## SELECTED PASSAGE
===============
Single by Missy "Misdemeanor" Elliott featuring Lil' Kim and Mocha

from the album Supa Dupa Fly and Can't Hardly Wait: Music From The Motion Picture
- Released: April 3, 1998
- Recorded: 1997
- Studio: Master Sound Studios (Virginia Beach, Virginia)
- Genre: Hip-hop; R&B;
- Length: 4:20 (album version) 4:49 (remix)
- Label: Goldmind; Elektra;
- Songwriters: Melissa Elliott; Kimberly Jones; Aleesha Richards; Timothy Mosley;
- Producer: Timbaland

Missy "Misdemeanor" Elliott singles chronology
| "Beep Me 911" (1998) | "Hit Em wit da Hee" (1998) | "Make It Hot" (1998) |

Lil' Kim singles chronology
| "Not Tonight" (1997) | "Hit Em wit da Hee" (1998) | "No Matter What They Say" (2000) |

Mocha singles chronology
|  | "Hit Em wit da Hee" (1998) | "Make It Hot" (1998) |

Music video
- "Hit Em wit da Hee" on YouTube

= Hit Em wit da Hee =

"Hit Em wit da Hee" is a song by American rapper Missy "Misdemeanor" Elliott. The track is found on her 1997 debut album, Supa Dupa Fly. The single was not eligible to chart in the US (because it was not commercially released there), and it was a success overseas, reaching No. 25 in the UK, her fourth consecutive top 40 hit. The music video edit of the song contains sampled strings from the Björk song "Jóga". In the US the album version was released to radio and it received minor mainstream urban radio airplay and peaked at No. 61 on the US Billboard Hot R&B/Hip-Hop Airplay chart. Released from Supa Dupa Fly, it was the final single from the album during summer 1998.
===============
## WORK TO COMPLETE
A - Quote the article on "Hit Em wit da Hee" from "Single by Missy" to "version) 4:49 (remix)".
B - Do these statements agree with the article on "Hit Em wit da Hee"? (i) The single reached No. 25 in the UK. (ii) The song was recorded at a studio in Virginia Beach, Virginia. (iii) The single was released in 1997. Answer yes or no for each and quote the words that decide it.
The records have nothing to do with the text above.

Stored dataset items:
===============
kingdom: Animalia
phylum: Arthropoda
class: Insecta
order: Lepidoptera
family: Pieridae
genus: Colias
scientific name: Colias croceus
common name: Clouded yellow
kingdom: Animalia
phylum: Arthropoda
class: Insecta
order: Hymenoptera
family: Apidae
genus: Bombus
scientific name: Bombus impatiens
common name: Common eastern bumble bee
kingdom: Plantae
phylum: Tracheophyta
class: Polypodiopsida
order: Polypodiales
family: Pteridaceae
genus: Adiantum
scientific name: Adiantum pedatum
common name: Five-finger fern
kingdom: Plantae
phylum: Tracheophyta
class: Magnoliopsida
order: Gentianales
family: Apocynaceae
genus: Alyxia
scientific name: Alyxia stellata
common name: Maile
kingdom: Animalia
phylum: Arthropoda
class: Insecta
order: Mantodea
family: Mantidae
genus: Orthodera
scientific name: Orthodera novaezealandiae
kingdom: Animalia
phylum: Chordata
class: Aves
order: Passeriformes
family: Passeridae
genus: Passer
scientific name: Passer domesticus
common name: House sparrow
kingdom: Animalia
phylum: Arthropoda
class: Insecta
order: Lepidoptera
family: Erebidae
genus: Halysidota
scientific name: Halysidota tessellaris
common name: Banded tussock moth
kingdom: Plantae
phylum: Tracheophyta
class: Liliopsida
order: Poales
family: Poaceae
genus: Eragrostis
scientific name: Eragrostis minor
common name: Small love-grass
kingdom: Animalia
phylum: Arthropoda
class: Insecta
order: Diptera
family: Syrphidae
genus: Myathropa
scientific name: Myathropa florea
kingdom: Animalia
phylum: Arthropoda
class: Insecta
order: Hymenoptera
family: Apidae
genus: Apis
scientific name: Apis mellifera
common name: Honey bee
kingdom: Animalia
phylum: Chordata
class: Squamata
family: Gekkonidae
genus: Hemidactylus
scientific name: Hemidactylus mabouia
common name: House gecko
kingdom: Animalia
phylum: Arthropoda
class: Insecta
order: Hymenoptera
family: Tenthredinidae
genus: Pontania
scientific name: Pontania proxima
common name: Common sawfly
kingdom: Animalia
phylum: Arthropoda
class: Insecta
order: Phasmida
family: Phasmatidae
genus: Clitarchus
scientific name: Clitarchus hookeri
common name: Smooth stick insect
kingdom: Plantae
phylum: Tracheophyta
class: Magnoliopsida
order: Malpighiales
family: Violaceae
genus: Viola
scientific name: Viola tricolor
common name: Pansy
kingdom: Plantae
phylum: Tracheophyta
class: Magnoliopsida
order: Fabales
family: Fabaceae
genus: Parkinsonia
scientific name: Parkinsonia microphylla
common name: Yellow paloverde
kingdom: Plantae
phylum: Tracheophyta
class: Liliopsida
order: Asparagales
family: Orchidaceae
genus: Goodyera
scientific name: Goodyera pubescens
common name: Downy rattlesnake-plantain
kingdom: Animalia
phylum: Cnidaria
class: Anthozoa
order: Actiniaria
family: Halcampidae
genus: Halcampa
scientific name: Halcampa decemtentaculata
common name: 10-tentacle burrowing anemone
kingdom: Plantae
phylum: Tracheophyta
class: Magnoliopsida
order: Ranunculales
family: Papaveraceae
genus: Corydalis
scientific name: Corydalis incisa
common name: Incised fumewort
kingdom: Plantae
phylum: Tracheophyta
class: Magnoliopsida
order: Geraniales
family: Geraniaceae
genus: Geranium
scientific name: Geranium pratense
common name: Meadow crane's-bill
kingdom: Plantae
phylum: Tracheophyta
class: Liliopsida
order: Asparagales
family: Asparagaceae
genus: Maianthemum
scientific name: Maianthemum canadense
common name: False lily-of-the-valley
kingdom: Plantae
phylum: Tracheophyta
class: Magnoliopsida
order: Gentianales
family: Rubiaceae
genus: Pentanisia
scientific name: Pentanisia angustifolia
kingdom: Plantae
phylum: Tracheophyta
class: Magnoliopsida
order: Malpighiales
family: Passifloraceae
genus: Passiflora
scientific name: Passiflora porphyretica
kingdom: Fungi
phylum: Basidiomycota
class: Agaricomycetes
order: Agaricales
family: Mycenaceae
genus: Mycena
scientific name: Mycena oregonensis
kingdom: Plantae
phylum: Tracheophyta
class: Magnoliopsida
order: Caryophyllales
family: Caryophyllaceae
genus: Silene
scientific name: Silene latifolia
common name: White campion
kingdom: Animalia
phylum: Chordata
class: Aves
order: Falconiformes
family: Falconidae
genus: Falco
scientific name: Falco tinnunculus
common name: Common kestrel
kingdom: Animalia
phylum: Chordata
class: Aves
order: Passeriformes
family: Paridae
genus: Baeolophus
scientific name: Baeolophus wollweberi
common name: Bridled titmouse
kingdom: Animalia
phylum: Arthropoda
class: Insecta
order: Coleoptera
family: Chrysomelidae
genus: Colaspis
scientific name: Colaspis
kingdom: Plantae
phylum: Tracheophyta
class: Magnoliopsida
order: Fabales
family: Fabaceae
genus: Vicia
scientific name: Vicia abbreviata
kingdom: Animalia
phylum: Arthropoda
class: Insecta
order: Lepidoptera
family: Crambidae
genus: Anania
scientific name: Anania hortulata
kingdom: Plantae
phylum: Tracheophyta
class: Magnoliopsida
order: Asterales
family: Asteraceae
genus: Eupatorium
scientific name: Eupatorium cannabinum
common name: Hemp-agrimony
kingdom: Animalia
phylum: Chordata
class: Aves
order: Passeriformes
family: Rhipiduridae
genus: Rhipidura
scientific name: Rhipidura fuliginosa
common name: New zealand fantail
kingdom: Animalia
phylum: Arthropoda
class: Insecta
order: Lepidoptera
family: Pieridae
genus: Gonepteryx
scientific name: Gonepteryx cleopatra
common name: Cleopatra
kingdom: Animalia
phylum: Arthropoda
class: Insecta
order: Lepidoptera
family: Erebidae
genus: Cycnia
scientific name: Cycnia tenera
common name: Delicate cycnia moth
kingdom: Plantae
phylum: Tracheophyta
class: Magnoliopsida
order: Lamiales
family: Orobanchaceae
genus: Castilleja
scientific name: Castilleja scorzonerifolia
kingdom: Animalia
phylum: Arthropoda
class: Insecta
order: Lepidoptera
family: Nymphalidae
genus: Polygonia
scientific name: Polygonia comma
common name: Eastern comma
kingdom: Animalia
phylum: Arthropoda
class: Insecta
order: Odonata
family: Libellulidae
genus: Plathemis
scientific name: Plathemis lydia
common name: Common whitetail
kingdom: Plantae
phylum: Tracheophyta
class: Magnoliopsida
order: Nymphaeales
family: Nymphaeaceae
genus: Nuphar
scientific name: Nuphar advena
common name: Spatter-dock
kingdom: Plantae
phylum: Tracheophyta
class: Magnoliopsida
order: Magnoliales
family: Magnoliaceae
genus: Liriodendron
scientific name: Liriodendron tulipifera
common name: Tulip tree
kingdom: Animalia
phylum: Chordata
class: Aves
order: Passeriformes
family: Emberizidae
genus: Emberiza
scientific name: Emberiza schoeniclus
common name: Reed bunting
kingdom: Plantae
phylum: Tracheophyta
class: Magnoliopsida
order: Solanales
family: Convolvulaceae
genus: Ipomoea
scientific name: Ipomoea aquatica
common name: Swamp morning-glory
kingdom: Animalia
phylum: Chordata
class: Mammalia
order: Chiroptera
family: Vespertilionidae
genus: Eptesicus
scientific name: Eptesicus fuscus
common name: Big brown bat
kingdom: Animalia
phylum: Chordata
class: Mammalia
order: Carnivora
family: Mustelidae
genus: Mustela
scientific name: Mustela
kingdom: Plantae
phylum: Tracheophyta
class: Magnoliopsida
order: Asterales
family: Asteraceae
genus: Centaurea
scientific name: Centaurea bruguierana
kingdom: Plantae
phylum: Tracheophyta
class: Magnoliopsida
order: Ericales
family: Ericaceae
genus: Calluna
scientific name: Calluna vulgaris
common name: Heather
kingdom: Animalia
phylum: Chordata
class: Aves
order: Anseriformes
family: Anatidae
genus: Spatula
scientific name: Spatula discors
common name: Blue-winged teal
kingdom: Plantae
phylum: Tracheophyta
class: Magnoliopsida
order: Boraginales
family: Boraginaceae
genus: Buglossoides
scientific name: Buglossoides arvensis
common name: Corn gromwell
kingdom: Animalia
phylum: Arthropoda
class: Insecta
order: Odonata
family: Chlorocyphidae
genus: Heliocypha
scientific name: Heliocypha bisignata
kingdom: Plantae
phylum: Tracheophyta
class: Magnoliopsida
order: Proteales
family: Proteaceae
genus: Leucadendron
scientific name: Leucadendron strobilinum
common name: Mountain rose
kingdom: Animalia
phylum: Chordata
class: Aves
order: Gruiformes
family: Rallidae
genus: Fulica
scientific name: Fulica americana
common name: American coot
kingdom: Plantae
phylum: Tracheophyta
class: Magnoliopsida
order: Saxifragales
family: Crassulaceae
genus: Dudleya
===============
## ANSWERS TO THE PROBLEMS
A -
Single by Missy "Misdemeanor" Elliott featuring Lil' Kim and Mocha

from the album Supa Dupa Fly and Can't Hardly Wait: Music From The Motion Picture
- Released: April 3, 1998
- Recorded: 1997
- Studio: Master Sound Studios (Virginia Beach, Virginia)
- Genre: Hip-hop; R&B;
- Length: 4:20 (album version) 4:49 (remix)

B -
(i) Yes: "reaching No. 25 in the UK"
(ii) Yes: "Studio: Master Sound Studios (Virginia Beach, Virginia)"
(iii) No: "Released: April 3, 1998"